When one door closes, another door opens, in a quote attributed to Alexander Graham Bell that’s meant to reflect an optimistic perspective on the ebb and flow of opportunity.
In the case of the spring barley intended for Scottish whisky production, a genetic door closing on one pernicious blight unexpectedly led to a door opening on another.
For thirty years, the promotion of a specific gene in barley – the mlo gene – has shielded barley crops against what used to be one of the main pests for the crop, powdery mildew fungus, (Blumeria graminis f. sp. hordei). Unfortunately, in recent years it has become apparent that the very same barley gene that works as cell protection also renders barley more vulnerable to a previously minor pest, Ramularia (Ramularia urticae).
Ramularia, a leaf spot blight that damages leaves and makes the plant unable to absorb sunlight, has been responsible for ruining up to ten percent of recent crops.
And so, researchers are heading back to examine older varieties of barley to look for genetic strains that will help increase resistance to Ramularia. After all, barley grown for the whisky industry accounts for over £ 4 billion of the Scottish economy. Shortfalls in local production mean barley is imported for malting.
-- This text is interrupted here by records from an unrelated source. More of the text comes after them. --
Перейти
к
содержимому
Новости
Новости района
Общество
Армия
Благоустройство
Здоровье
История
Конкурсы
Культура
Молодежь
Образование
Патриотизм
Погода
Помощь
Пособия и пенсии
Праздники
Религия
The study that identified the problem with Ramularia was also interesting because it states that it was the very introduction and success of the mlo gene around the world, combined with changes in the climate, that could have contributed to the sudden strength of the new threat.
“It has struck us that plant breeding relying on the successful use of a single major resistance gene can increase susceptibility to another disease,” said R&D breeder Peter Werner from KWS UK.
Through the use of genetic mapping, the research has already pointed the way towards resolving the Ramularia issue. And now, I suppose, it is just a matter of waiting to see which door closes next, and which door opens.